Selected excerpt →

== Segment start ==

Prof says science clear on climate change
Speakers give history of climate science, project future impacts to Yellowstone.
By Rebecca Huntington, Jackson Hole, Wyo.
September 29, 2010
Climate change science is not as unsettled as skeptics imply and doubts about global warming stem more from fear of regulation than from scientific uncertainty, professor and author Naomi Oreskes told an audience last week.
Oreskes made her comments to about 150 people, gathered Friday at the Greater Yellowstone Coalition’s 27th annual meeting in Jackson. The Bozeman, Mont., -based conservation group claims 8,000 dues-paying members.
Oreskes, a professor of history and science studies at the University of California, San Diego, started her presentation with science in the 1850s, when a physicist investigated heat-absorbing gases. She provided a brisk tour of science history to show how climate science is more established and certain than many people realize.
By the early 1900s, the Nobel Prize-winning scientist Svante Arrhenius suggested burning fossil fuels could warm the earth.
“Arrhenius was Swedish, so he thought global warming would be a good thing,” Oreskes said.
The conservation group chose this year to focus on how climate change will impact the Greater Yellowstone Ecosystem, one of the largest, nearly intact temperate ecosystems left on earth. The ecosystem covers 20 million acres, including two national parks, parts of six national forests, three national wildlife refuges, and state and private lands.
While Oreskes gave a history of climate science and campaigns designed to seed doubt about it, other presenters detailed what the latest and best climate data shows about how climate change could impact wildlife and watersheds in this region.
According to Oreskes, concerns about climate change more than four decades ago prompted the President’s Science Advisory Committee to request a report on the potential impacts of carbon dioxide-induced warming. President Lyndon Johnson saw the report and mentioned its findings to Congress that same year.
Said Johnson: “This generation has altered the composition of the atmosphere on a global scale through ... a steady increase in carbon dioxide from the burning of fossil fuels.”
Forecasts in that paper have proven true, she said, adding that the scientific surprise has been that climate change has been discernible earlier than expected.
“We knew,” she said. “We’ve known since 1965.”
With Erik Conway, Oreskes is co-author of the book, “Merchants of Doubt: How a Handful of Scientists Obscured the Truth on Issues from Tobacco Smoke to Global Warming.” Both during her talk and in her book, she details how a few scientists have led a campaign she calls “doubt mongering.”
“Why would scientists participate in this?” she asked.
The art of doubting science
According to Oreskes, a small group of physicists — Robert Jastrow, Frederick Seitz and William Nierenberg — formed the George C. Marshall Institute in 1984 to defend President Ronald Reagan’s Strategic Defense Initiative, also called Star Wars, from attacks from other scientists, especially the Union of Concerned Scientists. A 1987 article by Jastrow argued that in five years, the Soviet Union would overtake the United States, Oreskes said.

== Segment end ==

Action item A → Count the lines of the records that contain the string "voix", and give only the number.
The records that follow are separate material and bear no relation to the article above.

Dataset excerpts
== Segment start ==

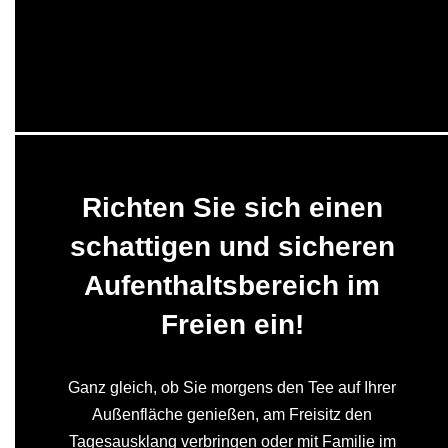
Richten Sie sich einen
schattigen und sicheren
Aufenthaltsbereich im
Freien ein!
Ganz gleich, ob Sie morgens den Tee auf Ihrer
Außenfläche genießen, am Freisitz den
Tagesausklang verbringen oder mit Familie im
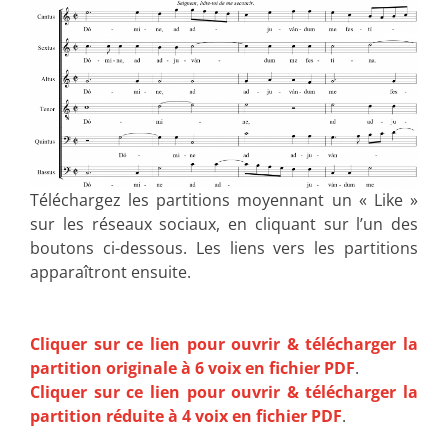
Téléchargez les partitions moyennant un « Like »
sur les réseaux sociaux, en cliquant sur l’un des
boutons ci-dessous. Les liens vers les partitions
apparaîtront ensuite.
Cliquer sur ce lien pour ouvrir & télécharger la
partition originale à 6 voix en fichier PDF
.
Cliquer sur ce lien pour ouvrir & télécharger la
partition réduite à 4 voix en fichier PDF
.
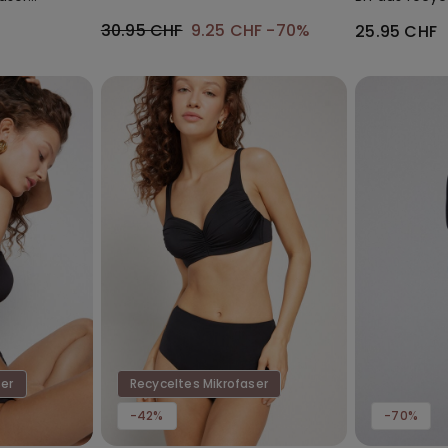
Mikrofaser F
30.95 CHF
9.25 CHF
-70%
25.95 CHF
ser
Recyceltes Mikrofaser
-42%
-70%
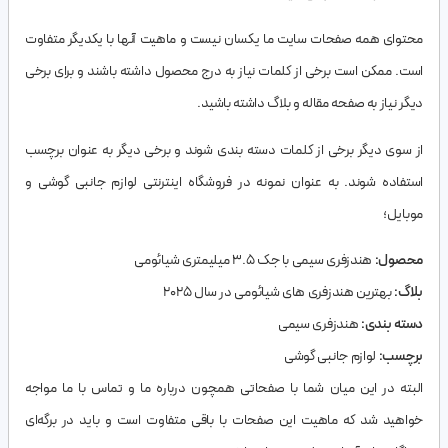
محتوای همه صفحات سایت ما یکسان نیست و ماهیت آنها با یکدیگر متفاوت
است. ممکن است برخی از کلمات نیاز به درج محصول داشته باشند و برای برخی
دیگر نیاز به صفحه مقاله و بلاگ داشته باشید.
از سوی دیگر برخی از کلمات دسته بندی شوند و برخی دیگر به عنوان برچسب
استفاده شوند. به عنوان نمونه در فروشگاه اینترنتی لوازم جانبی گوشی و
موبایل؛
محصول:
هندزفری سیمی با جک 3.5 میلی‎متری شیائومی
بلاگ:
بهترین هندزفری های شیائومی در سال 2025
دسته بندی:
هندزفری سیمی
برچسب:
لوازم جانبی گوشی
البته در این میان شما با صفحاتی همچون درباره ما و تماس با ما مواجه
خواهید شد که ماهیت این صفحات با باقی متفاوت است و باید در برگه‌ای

== Segment end ==
== Segment start ==

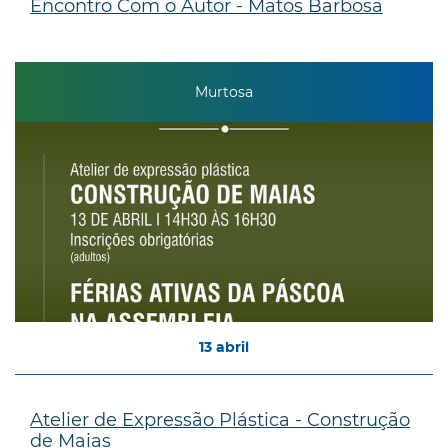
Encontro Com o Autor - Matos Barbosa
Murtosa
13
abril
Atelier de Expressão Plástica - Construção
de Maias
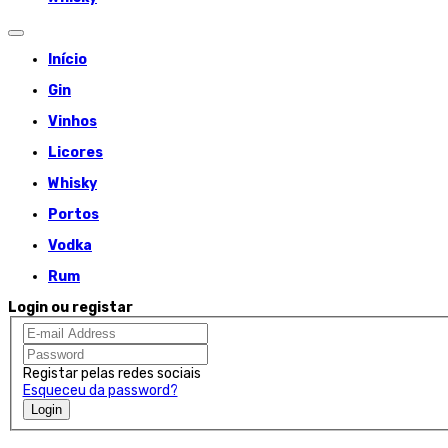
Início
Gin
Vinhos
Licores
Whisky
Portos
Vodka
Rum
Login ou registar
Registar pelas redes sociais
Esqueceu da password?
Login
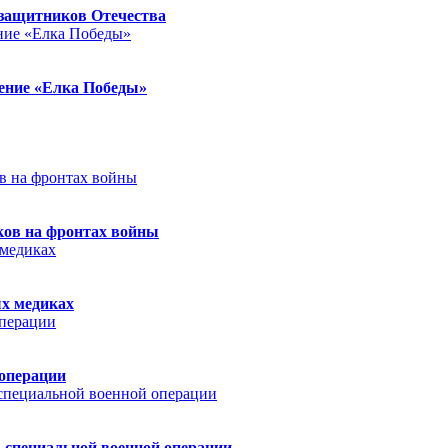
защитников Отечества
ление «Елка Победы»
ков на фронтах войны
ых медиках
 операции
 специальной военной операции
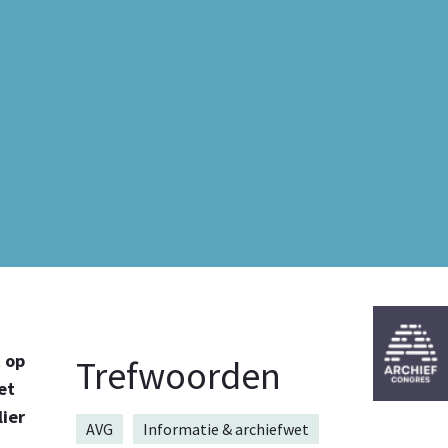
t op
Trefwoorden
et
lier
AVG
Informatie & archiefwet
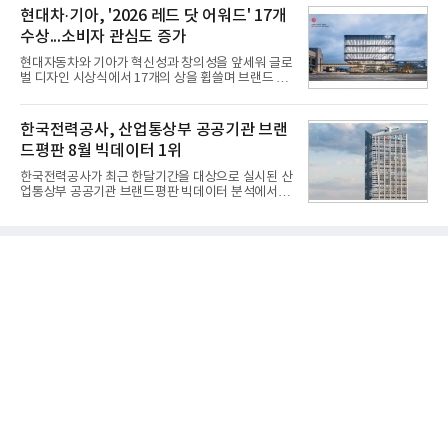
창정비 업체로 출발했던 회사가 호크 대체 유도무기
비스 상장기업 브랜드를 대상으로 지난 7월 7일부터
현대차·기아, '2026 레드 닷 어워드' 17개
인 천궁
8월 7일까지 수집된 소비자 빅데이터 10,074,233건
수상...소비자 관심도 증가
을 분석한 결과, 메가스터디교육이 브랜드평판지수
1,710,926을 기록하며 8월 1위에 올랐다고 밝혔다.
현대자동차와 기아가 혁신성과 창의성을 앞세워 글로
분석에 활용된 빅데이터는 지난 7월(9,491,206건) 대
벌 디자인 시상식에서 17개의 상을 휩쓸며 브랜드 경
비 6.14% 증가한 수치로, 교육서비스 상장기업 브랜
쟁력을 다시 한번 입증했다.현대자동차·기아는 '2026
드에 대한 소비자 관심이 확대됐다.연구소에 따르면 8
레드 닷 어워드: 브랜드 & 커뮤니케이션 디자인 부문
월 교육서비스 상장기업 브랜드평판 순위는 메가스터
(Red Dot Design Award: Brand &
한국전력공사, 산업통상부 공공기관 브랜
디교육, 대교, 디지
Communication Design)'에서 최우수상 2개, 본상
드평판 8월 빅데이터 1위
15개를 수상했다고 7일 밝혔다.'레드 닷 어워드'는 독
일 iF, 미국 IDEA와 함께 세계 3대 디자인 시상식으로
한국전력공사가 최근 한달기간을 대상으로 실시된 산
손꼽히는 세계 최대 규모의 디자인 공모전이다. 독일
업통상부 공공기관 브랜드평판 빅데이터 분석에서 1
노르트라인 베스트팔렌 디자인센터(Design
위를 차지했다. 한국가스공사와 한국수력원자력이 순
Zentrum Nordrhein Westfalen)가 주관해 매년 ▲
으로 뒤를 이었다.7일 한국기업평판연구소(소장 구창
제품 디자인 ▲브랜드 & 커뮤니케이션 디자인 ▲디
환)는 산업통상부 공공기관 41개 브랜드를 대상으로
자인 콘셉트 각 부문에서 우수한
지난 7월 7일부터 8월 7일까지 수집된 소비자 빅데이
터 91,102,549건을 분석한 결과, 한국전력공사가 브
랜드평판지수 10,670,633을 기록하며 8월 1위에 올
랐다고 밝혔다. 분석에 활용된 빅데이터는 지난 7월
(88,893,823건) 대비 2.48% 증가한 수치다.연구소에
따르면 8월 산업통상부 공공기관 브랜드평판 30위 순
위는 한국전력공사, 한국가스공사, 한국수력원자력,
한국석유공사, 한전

== Segment end ==

Action item B →
Using the article on climate science, answer each of these questions:
(i) About how many people heard Oreskes speak at the annual meeting?
(ii) In what year was the George C. Marshall Institute formed?
(iii) How many acres does the Greater Yellowstone Ecosystem cover?

Task solution A → 2

Task solution B →
(i) About 150 people.
(ii) 1984.
(iii) 20 million acres.